My gaming group will be loosing two members at the end of August, and I'm starting to get desperate!   :\ 

We play 3.5 Forgotten Realms campaign with very few house rules. We would be looking for one or more players who understand that this is just a *GAME* - we're all here to have fun.

We meet every other Saturday at my house in Oakland Maine (just north of Augusta). We occasionally play a board or card game after our D&D session.

Please post here or contact me directly for more information. If emailing, please put GAMER CLASSIFIED AD in the subject. 
My email addy is: *demiurge AT adelphia DOT net*


----------



## svAmfivena (Jun 19, 2005)

I'm interested. I recently moved to Maine and miss roleplaying. I left a campaign I'd been involved with for 10+ years. We ran a fairly involved and serious game, but we always focused on fun.
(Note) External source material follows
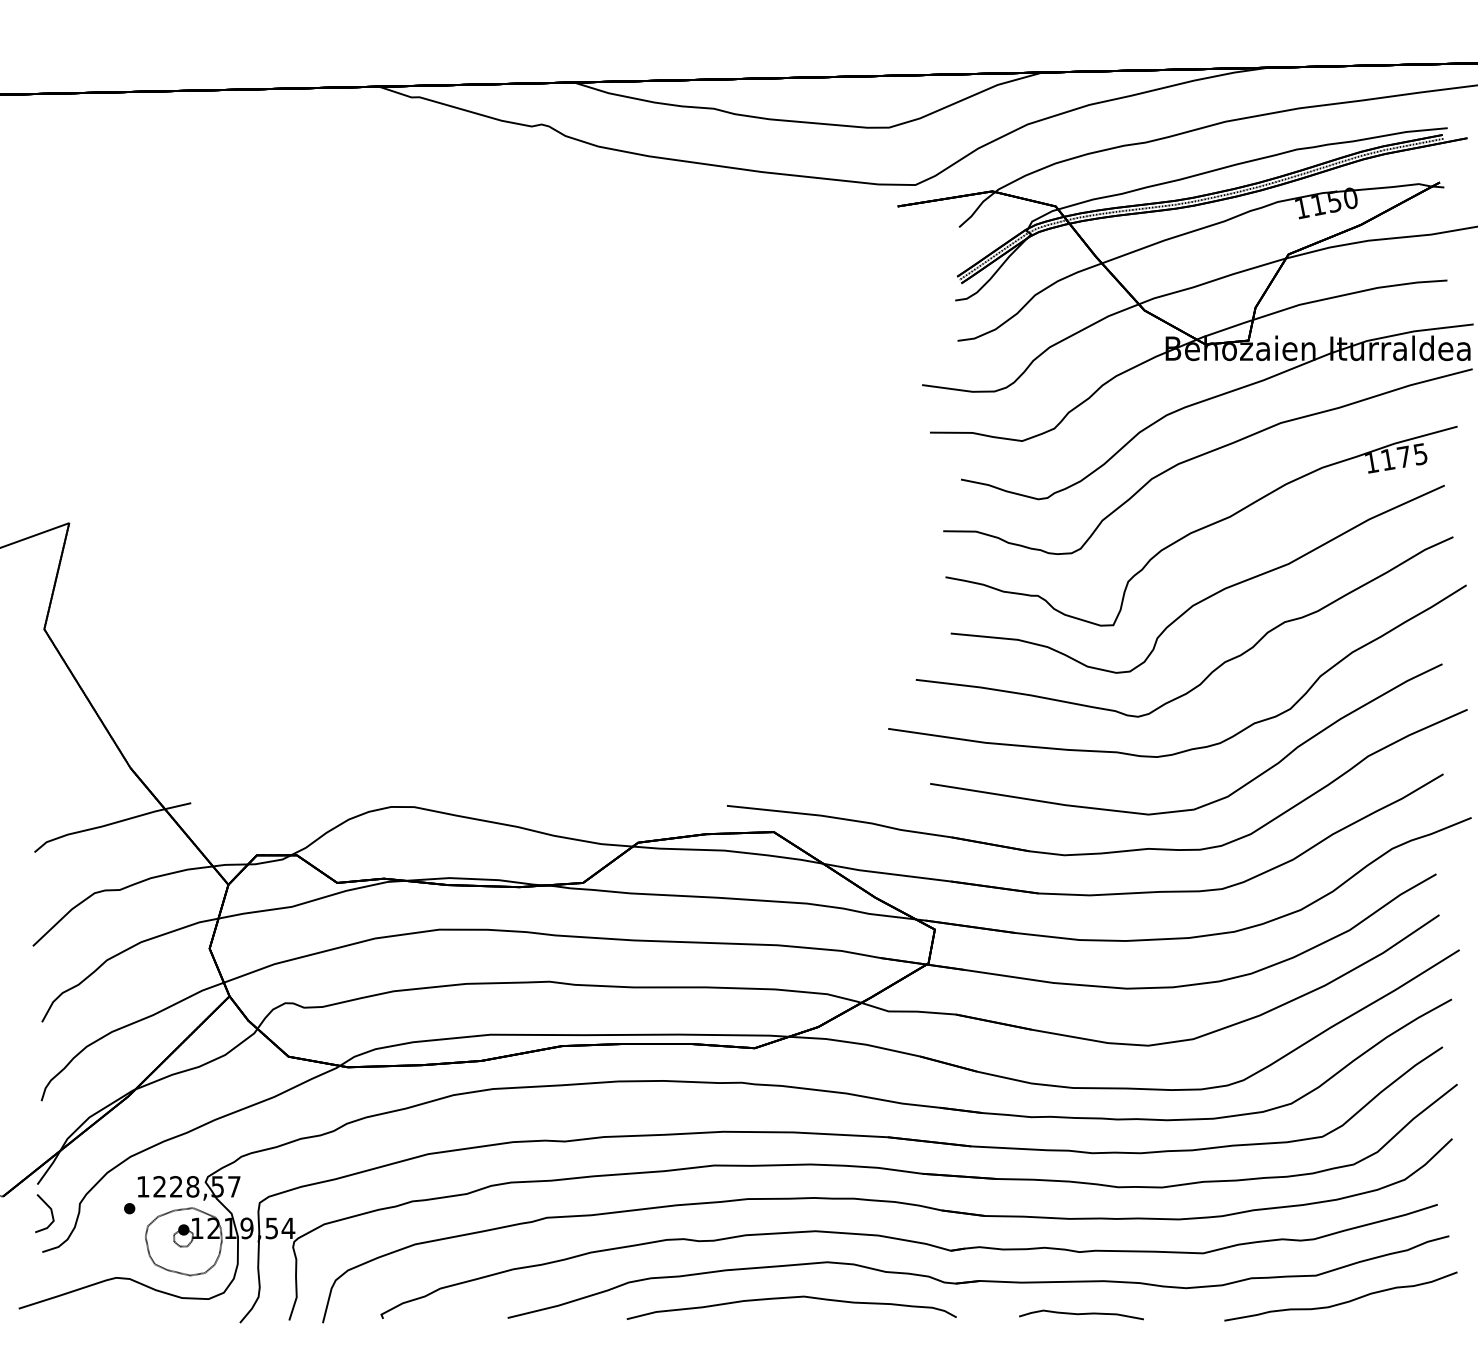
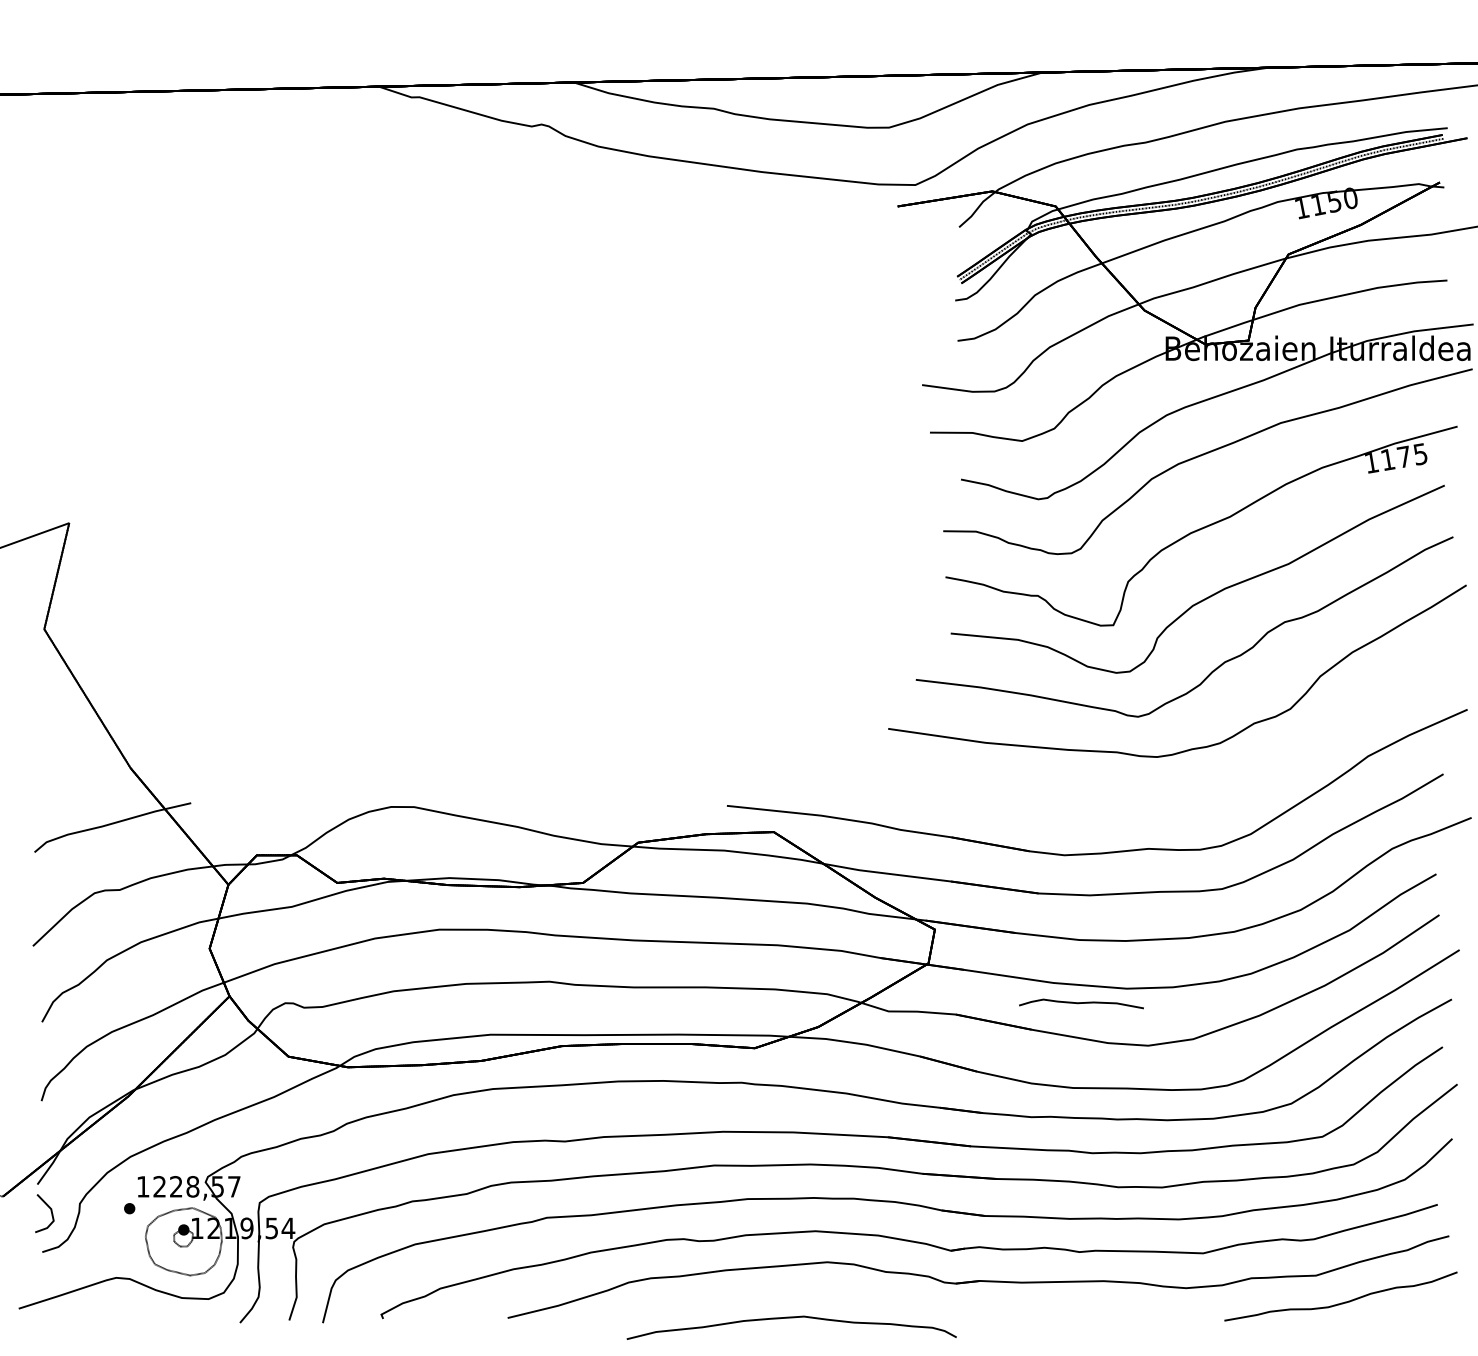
part at (1206, 803): present -> none
curve at (791, 1298) position: (791, 1298) -> (791, 1318)
curve at (1081, 1314) position: (1081, 1314) -> (1081, 1003)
At the end of the day it's all about getting out of the house and hanging with friends.

I mostly like to be a player. However, I have filled in as DM to give the regular a break.

Martin


----------



## Exquisite Dead Guy (Jun 19, 2005)

svAmfivena said:
			
		

> I'm interested. I recently moved to Maine and miss roleplaying. I left a campaign I'd been involved with for 10+ years. We ran a fairly involved and serious game, but we always focused on fun. At the end of the day it's all about getting out of the house and hanging with friends.
> 
> I mostly like to be a player. However, I have filled in as DM to give the regular a break.
> 
> Martin




Martin:

Our next session it is tentatively scheduled for 7/2 depending on everyone's holiday plans.  You're quite welcome to join us and see if our style of play is to your liking.

The group is currently consists of a cleric6, fighter6, rouge5/fighter1, war mage6, bard5, and ranger5/cleric1.  The last two characters will be the ones departing at the end of August.

If you'd like any additional information you can post here or email me: demiurge AT adelphia DOT net.


----------



## Exquisite Dead Guy (Jul 4, 2005)

Hmmm... svAmfivena seems to have dropped off the face of the Earth, so is anyone else in Central Maine interested?  

If you live in the Brunswick area we can probably arrange a car pool with one of our other members.


----------